Application of Robotics Using NVIDIA Jetson with Object Detection

Integrating object detection capabilities into robotic systems opens up a wide array of applications, especially when using powerful edge computing devices like NVIDIA Jetson. Below, we’ll explore how this technology can be utilized in various robotic applications, highlighting the benefits and potential use cases.

NVIDIA Jetson for Edge AI

NVIDIA Jetson platforms, such as the Jetson Nano, Jetson Xavier NX, and Jetson AGX Xavier, are designed to deliver GPU-accelerated computing power in a compact form factor. They are ideal for deploying deep learning models at the edge, allowing for real-time processing of visual data without the need for cloud connectivity.

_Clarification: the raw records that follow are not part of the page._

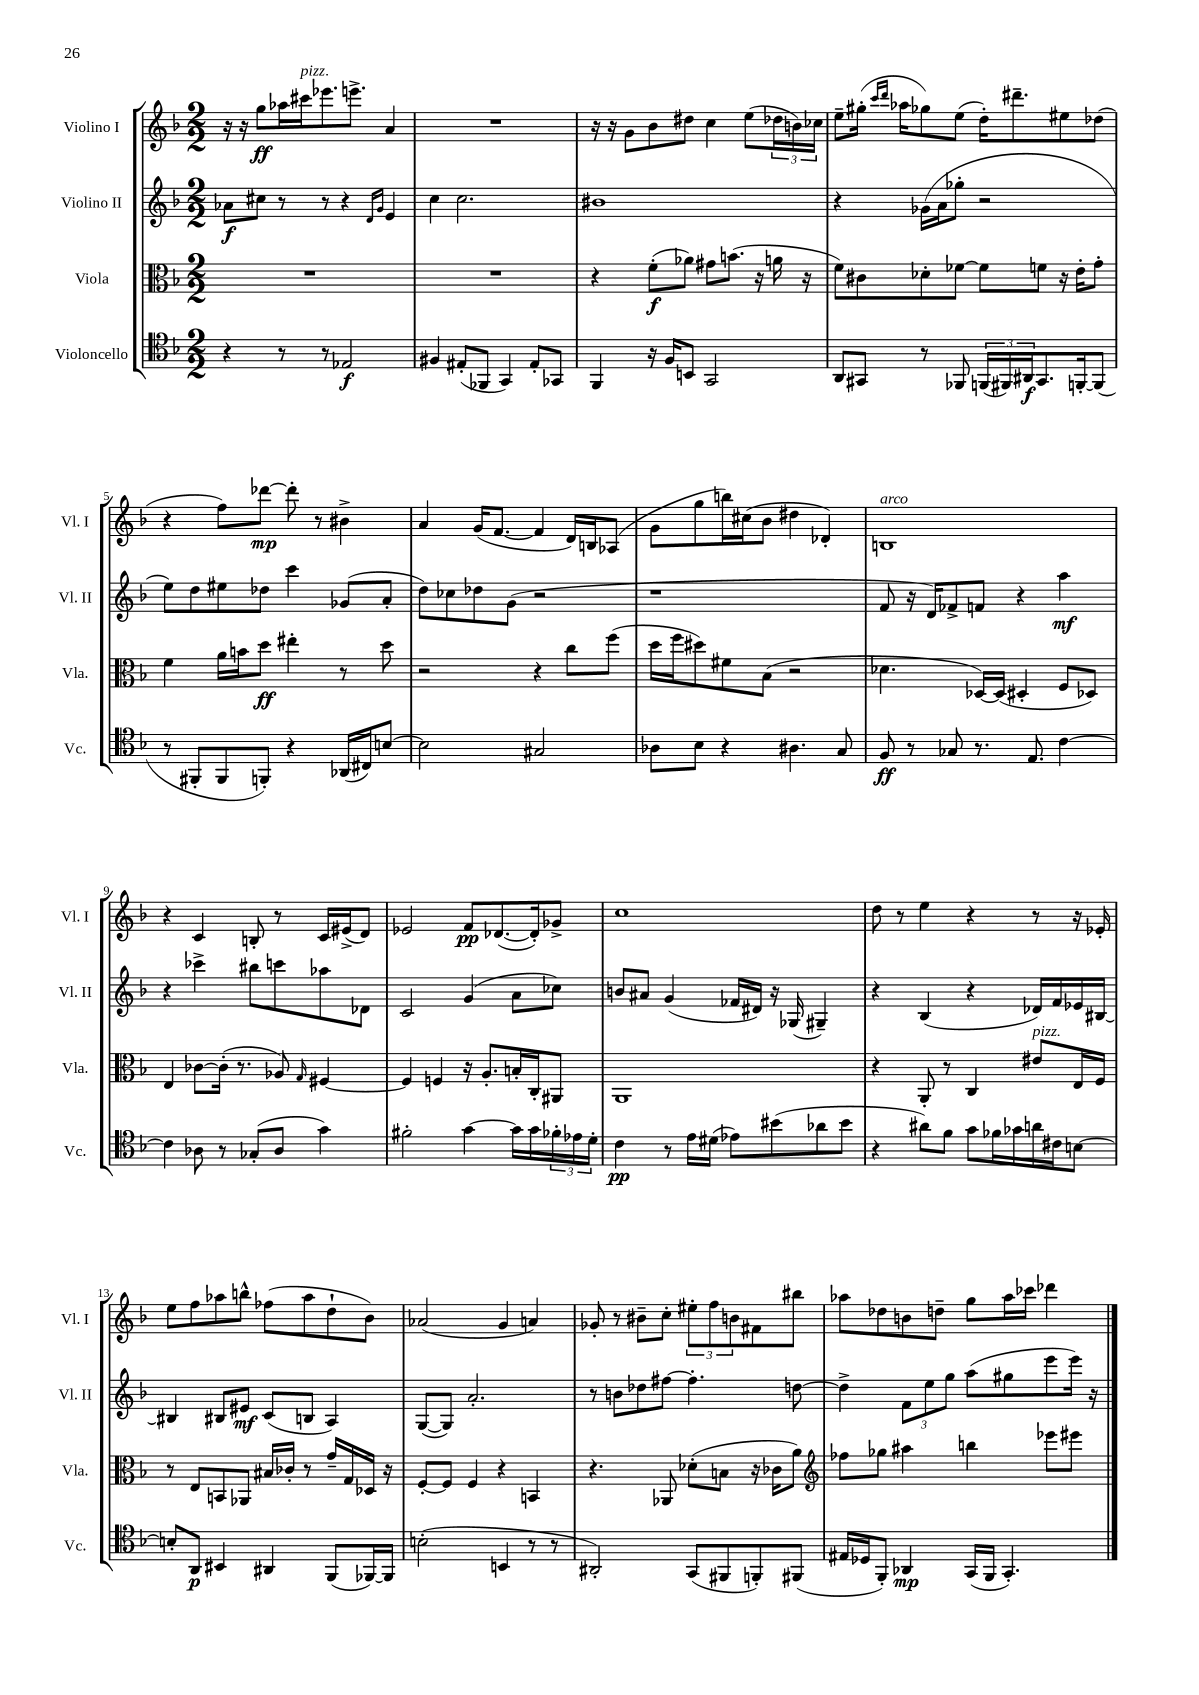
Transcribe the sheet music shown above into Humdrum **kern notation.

**kern	**kern	**kern	**kern
*staff4	*staff3	*staff2	*staff1
*clefC4	*clefC3	*clefG2	*clefG2
*k[b-]	*k[b-]	*k[b-]	*k[b-]
*M2/2	*M2/2	*M2/2	*M2/2
4r	1r	8a-\L	16r
.	.	.	16r
.	.	8cc#\J	8gg\L
8r	.	8r	16aa-\L
.	.	.	16ccc#\J
8r	.	8r	8.eee-\
2E-/	.	4r	.
.	.	.	8.eee^\J
.	.	16qqd/LL	.
.	.	16qqg/JJ	.
.	.	4e/	4a/
=	=	=	=
4F#/	1r	4cc\	1r
(8E#'/L	.	2.cc\	.
8FF-/J	.	.	.
4GG/)	.	.	.
8E#'/L	.	.	.
8GG-/J	.	.	.
=	=	=	=
4FF/	4r	1b#	16r
.	.	.	16r
.	.	.	8g\L
16r	(8f'\L	.	8b-\
16F/LK	.	.	.
8BB/J	8a-\J)	.	8dd#\J
2GG/	8g#\L	.	4cc\
.	(8.b\J	.	.
.	.	.	(8ee\L
.	16r	.	.
.	16a\	.	24dd-\L
.	.	.	24b\)
.	16r	.	.
.	.	.	24cc-\JJ
=	=	=	=
8AA/L	8f\L)	4r	8ee~\L
8GG#/J	8c#\	.	(16gg#'\Jk
.	.	.	16qqccc/LL
.	.	.	16qqddd/JJ
.	.	.	16aa-\LK
8r	8d-'\	(16g-\LL	8gg-\)
.	.	16a\J	.
8FF-/	[8f-\J	8gg-'\J	(8ee\J
(24FF/LL	8f-\]L	2r	16dd'\LK)
24FF#/)	.	.	.
.	.	.	8.ddd#~\
24AA#/J	.	.	.
8.GG#/	8f\J	.	.
.	16r	.	8ee#\
[16FF'/k	16e'\LK	.	.
(8FF/]J	8g'\J	.	(8dd-\J
=	=	=	=
8r	4f\	8ee\L)	4r
8FF#'/L	.	8dd\	.
8FF#/	16a\LL	8ee#\	8ff\L)
.	16b\J	.	.
8FF'/J)	8dd\J	8dd-\J	[8ddd-\J
4r	4ee#'\	4ccc\	8ddd-'\]
.	.	.	8r
(16AA-/LL	8r	(8g-/L	4b#^\
16C#/J)	.	.	.
[8B/J	8dd\	8a'/J	.
=	=	=	=
2B\]	2r	8dd\L)	4a/
.	.	8cc-\	.
.	.	8dd-\	(16g/LK
.	.	.	[8.f/J
.	.	(8g\J	.
2G#/	4r	2r	4f/]
.	8cc\L	.	16d/LL)
.	.	.	16B/J
.	(8ff\J	.	(8A-/J
=	=	=	=
8A-\L	16dd\LL	1r	8g\L
.	16ff\J	.	.
8B-\J	8dd#\)	.	8gg\
4r	8f#\	.	16bb\L)
.	.	.	(16cc#\J
.	(8B-\J	.	8b-\J
4.A#\	2r	.	4dd#\
.	.	.	4d-'/)
8G/	.	.	.
=	=	=	=
8F/	4.d-\	8f/	1B
8r	.	16r	.
.	.	16d/LK)	.
8G-/	.	8f-^/	.
8.r	[16D-/LL)	8f/J	.
.	(16D-/]JJ	.	.
.	4D#'/	4r	.
8.E/	.	.	.
[4c\	8F/L	4aa\	.
.	8D-/J)	.	.
=	=	=	=
4c\]	4E/	4r	4r
8A-\	[8c-\L	4ccc-^\	4c/
8r	(16c-'\]Jk	.	.
.	8.r	.	.
(8G-'/L	.	8bb#\L	8B'/
8A-/J	8A-/)	8ccc\	8r
.	16qqG/	.	.
4g\)	[4F#/	8aa-\	16c/LL
.	.	.	(16e#^/J
.	.	8d-\J	8d/J)
=	=	=	=
2f#'\	4F#/]	2c/	2e-/
.	4F/	.	.
[4g\	16r	(4g/	8f/L
.	8.A'/L	.	.
.	.	.	([8.d-/
16g\]LL	16B'/L	8a\L	.
16g\	16C'/J	.	16d-'/]k)
24f-'\	8AA#/J	8cc-\J)	8g-^/J
24e-\	.	.	.
24d'\JJ	.	.	.
=	=	=	=
4c\	1AA	8b/L	1cc
.	.	8a#/J	.
8r	.	(4g/	.
16e\LL	.	.	.
(16d#\JJ	.	.	.
8e-\L)	.	16f-/LL	.
.	.	16d#/JJ)	.
(8b#\	.	16r	.
.	.	(16G-/	.
8a-\	.	4G#~/)	.
8b#\J	.	.	.
=	=	=	=
4r	4r	4r	8dd\
.	.	.	8r
8a#\L)	8AA'/	(4B-/	4ee\
8f\J	8r	.	.
8g\L	4C/	4r	4r
16f-\L	.	.	.
16g-\	.	.	.
16a\	8e#/L	16d-/LL)	8r
16c#\J	.	16f/	.
[8B\J	16E/L	16e-/	16r
.	16F/JJ	[16B#/JJ	16e-'/
=	=	=	=
8B'/]L	8r	4B#/]	8ee\L
8AA/J	8E/L	.	8ff\
4BB#/	8BB/	8B#/L	8aa-\
.	8AA-/J	8e#/J	8bb^^\J
4AA#/	16B#/LL	(8c/L	(8ff-\L
.	16c-'/JJ	.	.
.	8r	8B/J	8aa-\
(8FF/L	16g~/LL	4A/)	8dd`\
.	16G/	.	.
[16FF-/L)	16D-/JJ	.	8b-\J)
16FF-/]JJ	16r	.	.
=	=	=	=
(2B'\	[8F'/L	([8G/L	(2a-/
.	8F/]J	8G/]J)	.
.	4F/	2.a'/	.
4BB/	4r	.	4g/
8r	4BB/	.	4a/)
8r	.	.	.
=	=	=	=
2AA#'/)	4.r	8r	8g-'/
.	.	8b\L	8r
.	.	8dd-\	8b#~\L
.	8AA-/	[8ff#\J	8cc'\J
(8GG/L	(8d-'\L	4.ff#'\]	12ee#'\L
.	.	.	12ff\
8FF#/	8B\J	.	.
.	.	.	12b\
8FF'/)	16r	.	8f#\
.	16c-\LK	.	.
(8FF#/J	8a\J)	[8dd\	8bb#\J
=	=	=	=
*	*clefG2	*	*
16E#/LL	8ff-\L	4dd^\]	8aa-\L
16D-/J	.	.	.
8FF'/J)	8gg-\J	.	8dd-\
4AA-/	4aa#\	12f\L	8b\
.	.	12ee\	.
.	.	.	8dd~\J
.	.	12gg\J	.
(16GG/LL	4bb\	(8aa\L	8gg\L
16FF/JJ	.	.	.
4.GG'/)	.	8gg#\	16aa-\L
.	.	.	16ccc-\JJ
.	8eee-\L	8eee\	4ddd-\
.	8eee#\J	16eee\Jk)	.
.	.	16r	.
==	==	==	==
*-	*-	*-	*-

This makes them perfect for applications where latency, bandwidth, or privacy concerns are critical.

Benefits of Using NVIDIA Jetson

Real-Time Processing: NVIDIA Jetson’s GPU capabilities enable real-time processing of deep learning models, which is essential for applications requiring immediate responses.

Edge Computing: By processing data locally on the device, Jetson platforms reduce latency and dependency on cloud services, ensuring consistent performance even in areas with poor connectivity.

Energy Efficiency: Jetson devices are designed to provide high performance with low power consumption, making them suitable for mobile and battery-powered robots.

Scalability: The Jetson platform supports a range of devices, allowing developers to scale their applications from prototypes to production systems seamlessly.

Rich Ecosystem: NVIDIA provides a comprehensive ecosystem, including SDKs like JetPack, DeepStream, and TensorRT, which simplifies the development and deployment of AI applications.

Conclusion

In this blog post, we have explored how to set up an object detection system in ROS2 using PyTorch’s Faster R-CNN with a ResNet-50 backbone. We discussed the importance of object detection, the features of the Faster R-CNN model, and the COCO dataset used for training the model. By integrating these powerful tools, we can enable robots to better understand and interact with their environments, paving the way for more advanced and intelligent robotic systems.

Feel free to dive deeper into the implementation details and customize the node according to your specific use case. With the ever-growing advancements in AI and robotics, the possibilities are endless!